Des personnalités du théâtre en dehors de la Russie ont également condamné cette décision. «C’est un message clair que les libertés artistiques sont réduites à zéro», a déclaré Thomas Ostermeier, directeur artistique du théâtre Schaubühne de Berlin, qui a accueilli les productions de Serebrennikov en tournée.

Ni Serebrennikov, ni un porte-parole du département de la culture de Moscou n’ont répondu aux demandes de commentaires.

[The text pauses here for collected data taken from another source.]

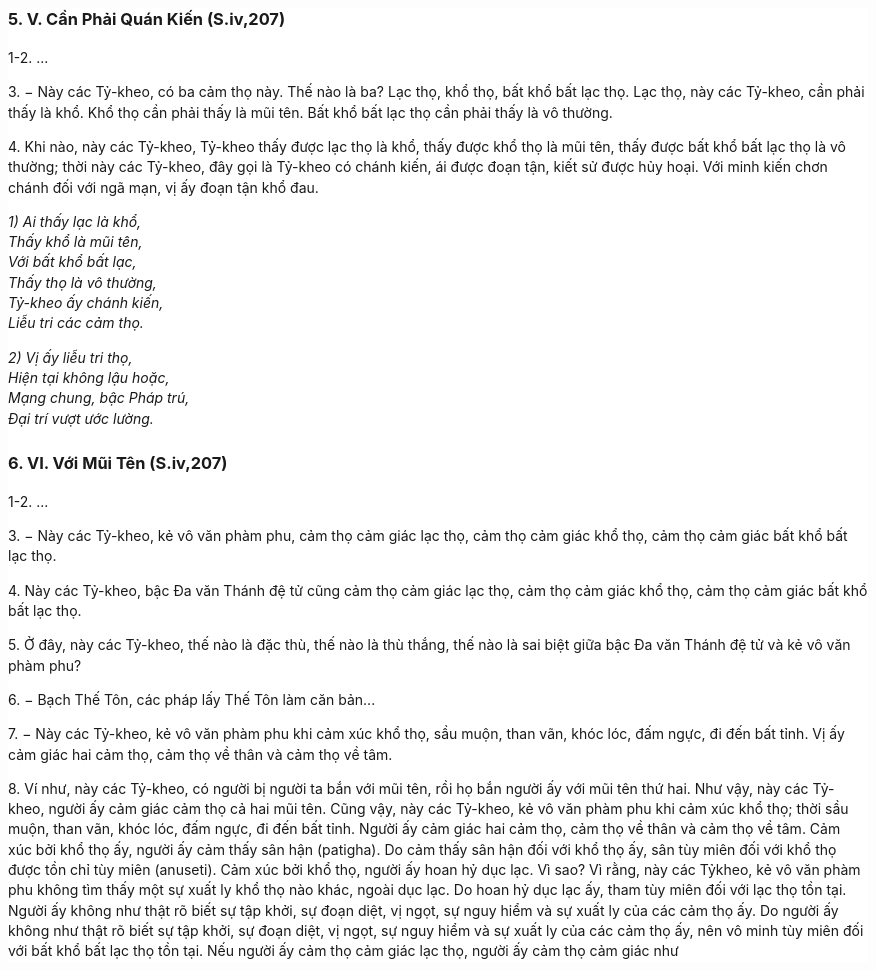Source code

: 
### 5. V. Cần Phải Quán Kiến (S.iv,207)

1-2. ...

3\. − Này các Tỷ-kheo, có ba cảm thọ này. Thế nào là ba? Lạc thọ, khổ thọ, bất khổ bất lạc thọ. Lạc thọ,
này các Tỷ-kheo, cần phải thấy là khổ. Khổ thọ cần phải thấy là mũi tên. Bất khổ bất lạc thọ cần phải
thấy là vô thường.

4\. Khi nào, này các Tỷ-kheo, Tỷ-kheo thấy được lạc thọ là khổ, thấy được khổ thọ là mũi tên, thấy được
bất khổ bất lạc thọ là vô thường; thời này các Tỷ-kheo, đây gọi là Tỷ-kheo có chánh kiến, ái được đoạn
tận, kiết sử được hủy hoại. Với minh kiến chơn chánh đối với ngã mạn, vị ấy đoạn tận khổ đau.

_1) Ai thấy lạc là khổ,_\
_Thấy khổ là mũi tên,_\
_Với bất khổ bất lạc,_\
_Thấy thọ là vô thường,_\
_Tỷ-kheo ấy chánh kiến,_\
_Liễu tri các cảm thọ._

_2) Vị ấy liễu tri thọ,_\
_Hiện tại không lậu hoặc,_\
_Mạng chung, bậc Pháp trú,_\
_Ðại trí vượt ước lường._


### 6. VI. Với Mũi Tên (S.iv,207)

1-2. ...

3\. − Này các Tỷ-kheo, kẻ vô văn phàm phu, cảm thọ cảm giác lạc thọ, cảm thọ cảm giác khổ thọ, cảm
thọ cảm giác bất khổ bất lạc thọ.

4\. Này các Tỷ-kheo, bậc Ða văn Thánh đệ tử cũng cảm thọ cảm giác lạc thọ, cảm thọ cảm giác khổ thọ,
cảm thọ cảm giác bất khổ bất lạc thọ.

5\. Ở đây, này các Tỷ-kheo, thế nào là đặc thù, thế nào là thù thắng, thế nào là sai biệt giữa bậc Ða văn
Thánh đệ tử và kẻ vô văn phàm phu?

6\. − Bạch Thế Tôn, các pháp lấy Thế Tôn làm căn bản...

7\. − Này các Tỷ-kheo, kẻ vô văn phàm phu khi cảm xúc khổ thọ, sầu muộn, than vãn, khóc lóc, đấm
ngực, đi đến bất tỉnh. Vị ấy cảm giác hai cảm thọ, cảm thọ về thân và cảm thọ về tâm.

8\. Ví như, này các Tỷ-kheo, có người bị người ta bắn với mũi tên, rồi họ bắn người ấy với mũi tên thứ
hai. Như vậy, này các Tỷ-kheo, người ấy cảm giác cảm thọ cả hai mũi tên. Cũng vậy, này các Tỷ-kheo,
kẻ vô văn phàm phu khi cảm xúc khổ thọ; thời sầu muộn, than vãn, khóc lóc, đấm ngực, đi đến bất tỉnh.
Người ấy cảm giác hai cảm thọ, cảm thọ về thân và cảm thọ về tâm. Cảm xúc bởi khổ thọ ấy, người ấy
cảm thấy sân hận (patigha). Do cảm thấy sân hận đối với khổ thọ ấy, sân tùy miên đối với khổ thọ được
tồn chỉ tùy miên (anuseti). Cảm xúc bởi khổ thọ, người ấy hoan hỷ dục lạc. Vì sao? Vì rằng, này các Tỷkheo, kẻ vô văn phàm phu không tìm thấy một sự xuất ly khổ thọ nào khác, ngoài dục lạc. Do hoan hỷ
dục lạc ấy, tham tùy miên đối với lạc thọ tồn tại. Người ấy không như thật rõ biết sự tập khởi, sự đoạn
diệt, vị ngọt, sự nguy hiểm và sự xuất ly của các cảm thọ ấy. Do người ấy không như thật rõ biết sự tập
khởi, sự đoạn diệt, vị ngọt, sự nguy hiểm và sự xuất ly của các cảm thọ ấy, nên vô minh tùy miên đối
với bất khổ bất lạc thọ tồn tại. Nếu người ấy cảm thọ cảm giác lạc thọ, người ấy cảm thọ cảm giác như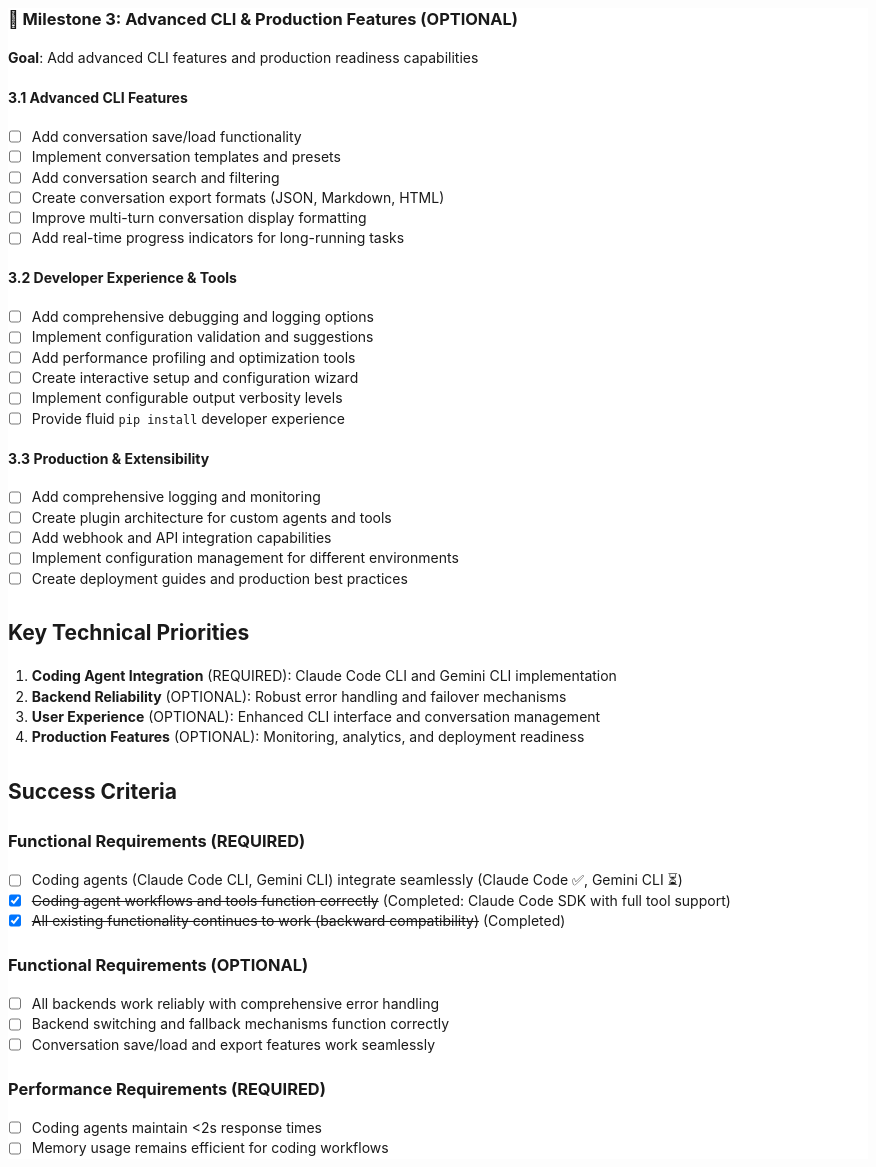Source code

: ### 🎯 Milestone 3: Advanced CLI & Production Features (OPTIONAL)
**Goal**: Add advanced CLI features and production readiness capabilities

#### 3.1 Advanced CLI Features
- [ ] Add conversation save/load functionality
- [ ] Implement conversation templates and presets
- [ ] Add conversation search and filtering
- [ ] Create conversation export formats (JSON, Markdown, HTML)
- [ ] Improve multi-turn conversation display formatting
- [ ] Add real-time progress indicators for long-running tasks

#### 3.2 Developer Experience & Tools
- [ ] Add comprehensive debugging and logging options
- [ ] Implement configuration validation and suggestions
- [ ] Add performance profiling and optimization tools
- [ ] Create interactive setup and configuration wizard
- [ ] Implement configurable output verbosity levels
- [ ] Provide fluid `pip install` developer experience

#### 3.3 Production & Extensibility
- [ ] Add comprehensive logging and monitoring
- [ ] Create plugin architecture for custom agents and tools
- [ ] Add webhook and API integration capabilities
- [ ] Implement configuration management for different environments
- [ ] Create deployment guides and production best practices

## Key Technical Priorities

1. **Coding Agent Integration** (REQUIRED): Claude Code CLI and Gemini CLI implementation
2. **Backend Reliability** (OPTIONAL): Robust error handling and failover mechanisms
3. **User Experience** (OPTIONAL): Enhanced CLI interface and conversation management
4. **Production Features** (OPTIONAL): Monitoring, analytics, and deployment readiness

## Success Criteria

### Functional Requirements (REQUIRED)
- [ ] Coding agents (Claude Code CLI, Gemini CLI) integrate seamlessly (Claude Code ✅, Gemini CLI ⏳)
- [x] ~~Coding agent workflows and tools function correctly~~ (Completed: Claude Code SDK with full tool support)
- [x] ~~All existing functionality continues to work (backward compatibility)~~ (Completed)

### Functional Requirements (OPTIONAL)
- [ ] All backends work reliably with comprehensive error handling
- [ ] Backend switching and fallback mechanisms function correctly
- [ ] Conversation save/load and export features work seamlessly

### Performance Requirements (REQUIRED)
- [ ] Coding agents maintain <2s response times
- [ ] Memory usage remains efficient for coding workflows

Ostermeier a déclaré qu’il craignait que les autorités de Moscou ne font appel à un étranger pour diriger le Gogol, et que leur choix en ferait un «espace conventionnel ennuyeux, sûr». Mais Les médias d’État russes ont rapporté mardi que Aleksey Agranovich, acteur et réalisateur de la société, prendrait les commandes. Un porte-parole du théâtre n’a pas répondu à une demande de commentaire.

Marina Davydova, critique de théâtre, a déclaré dans un communiqué envoyé par courrier électronique avant la nomination d’Agranovich qu’un candidat interne serait la meilleure solution car il pourrait «préserver le théâtre, sa troupe et son répertoire de premier plan».

«La vie est toujours animée ici», a-t-elle déclaré, «et des réalisations artistiques et créatives sont possibles.»

Le post Instagram de Serebrennikov ne disait pas ce qu’il prévoyait de faire ensuite, mais il contenait un message à ses collègues du Gogol Center et à ses nombreux fans. «Essayez de vous assurer que le théâtre reste vivant», a-t-il écrit. «Vous savez ce qu’il faut faire.»